Multiple techniques may be employed to provide redundant reinfection vectors if one or more are discovered . Next, we will examine some of the most popular rootkits to see how they implement some of these techniques.

Hacker Defender

One of the most widely utilized rootkits is Hacker Defender, based on personal communications from colleagues who perform forensic analyses following computer security incidents at organizations large and small. Hacker Defender is frequently referred to by its slang name , hxdef, and can be downloaded from http://rootkit.host.sk or its mirror site http://hxdef.czweb.org.

The primary technique utilized by Hacker Defender is to use the Windows API functions WriteProcessMemory and CreateRemoteThread to create a new thread within all running processes. The function of this thread is to alter the Windows kernel (kernel32.dll) by patching it in memory to rewrite information returned by API calls to hide hxdef's presence. hxdef also installs hidden back doors, registers as a hidden system service, and installs a hidden system driver, probably to provide redundant reinfection vectors if one or more are discovered. hxdef's popularity probably relates to its ease of use combined with powerful functionality (ironically similar to its host system, Windows). Its INI file is easy to understand, and it binds to every listening port to listen for incoming commands, as we noted earlier in our discussion of port hiding. You have to use the hxdef backdoor client to connect to the backdoored port, as shown next:

 C:\test>  bdcli100.exe  Host: localhost Port: 80 Pass:  hxdef-rules  connecting server ... receiving banner ... opening backdoor .. backdoor found checking backdoor ...... backdoor ready authorization sent, waiting for reply authorization - SUCCESSFUL backdoor activated! close shell and all progz to end session Microsoft Windows XP [Version 5.1.2600] (C) Copyright 1985-2001 Microsoft Corp. C:\WINNT\system32> 

Note that we've used the default password to connect to the backdoor thread on port 80, which is commonly used to host a web server (and thus passes through standard firewall configurations).

We'll talk about finding and cleaning hxdef in the upcoming section titled "Detecting and Cleaning Malware." If you want to get a head start, hxdef's own readme file gives plenty of good pointers on how to detect and delete it.

Other Common Rootkits

Besides Hacker Defender, other rootkits are frequently found on compromised systems. These include the fuzen_op, or FU Rootkit, Vanquish, and AFX.

Like hxdef, FU consists of two components: a user-mode dropper (fu.exe) and a kernel-mode driver (msdirectx.sys). The dropper is a console application that allows certain parameters of the rootkit to be modified by the attacker. The driver performs the standard unlinking of the attacker-defined process from the standard process list to hide it from users. Again, once installed in the kernel, it's curtains for the victim system.

Vanquish is a DLL injection-based Romanian rootkit that hides files, folders, Registry entries, and logs passwords. It is composed of the files vanquish.exe and vanquish.dll. DLL injection is a technique we discussed in Chapter 4 on Windows hacking. It first gained notoriety circa NT4 with the getadmin exploit. DLL injection is similar to hooking kernel-mode API calls, except that it injects malicious code into a privileged kernel-mode process to achieve the same ends. Microsoft has sought to limit its exposure to DLL injection, for example by causing the operating system to shut down when the integrity of privileged processes is violated by DLL injection attempts.
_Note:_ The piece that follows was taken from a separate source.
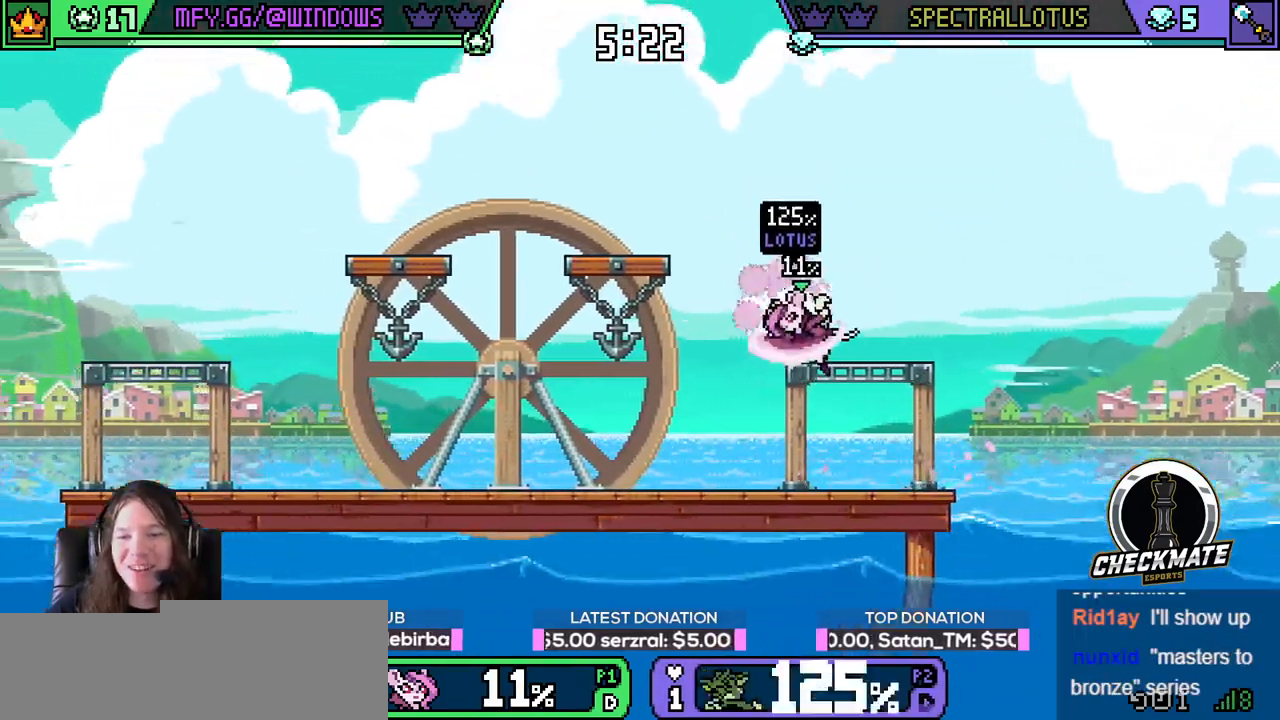
{"keys": ["left"], "events": [[17, "right", "down"], [67, "right", "up"], [167, "left", "down"], [250, "space", "down"], [400, "space", "up"]]}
The AFX Rootkit by Aphex (see http://www.iamaphex.net) attempts to simplify rootkit deployment. AFX is composed of two files, iexplore.dll and explorer.dll, which it names "iexplore.exe" and "explorer.exe" and copies to the system folder. Anything executed from its root folder will be hidden in several dynamic ways. Shifting the techniques used to hide components makes AFX more difficult to detect by tools that detect only one or two hiding techniques. AFX is also interesting for its easy-to-use graphical user interface for generating customized rootkits.

Bots and Zombies

Now that you've seen how easy it is to hide things from unsophisticated users, let's take a look at what sorts of nefarious activities malicious software engages in. If your machine becomes infected via one of the common mechanisms we've outlined so far (for example, a software vulnerability, IE misconfiguration, or opening an e-mail attachment), your system may wind up hosting a bot, which will turn it into a zombie in a larger army of mindless computers under the control of a remote attacker.

Although we prefer the term "drone" or "agent," bot is derived from "robot" and has traditionally referred to a program that performs predefined actions in an automated fashion on unmonitored Internet Relay Chat (IRC) channels. The connection with IRC is important, because the primary mechanism for controlling most malicious bots today is IRC. Zombie simply refers to a machine that has been infected with a bot.

What would anyone want to do with an army of PCs hooked up to the Internet? To leverage the potentially massive power of thousands of computers harnessed together, of course. Typically, abuse falls into the following categories:

• Distributed denial of service (DDoS) attacks As you saw in Chapter 11, DDoS is challenging to mitigate, and it's therefore an effective tool for extortion or brand assassination.

• Spam Ongoing efforts have closed down most of the unsecured e-mail relays on the Internet today, but this seems not to have dented the massive volume of spam flowing into inboxes worldwide. Ever wonder why? Spammers are buying access to zombies who run e-mail gateways. Even better, this sort of distributed spamming is more difficult to block by mail servers that key on high volumes of mail from a single sourcewith zombies, you dribble out a low volume of mail from thousands of sources.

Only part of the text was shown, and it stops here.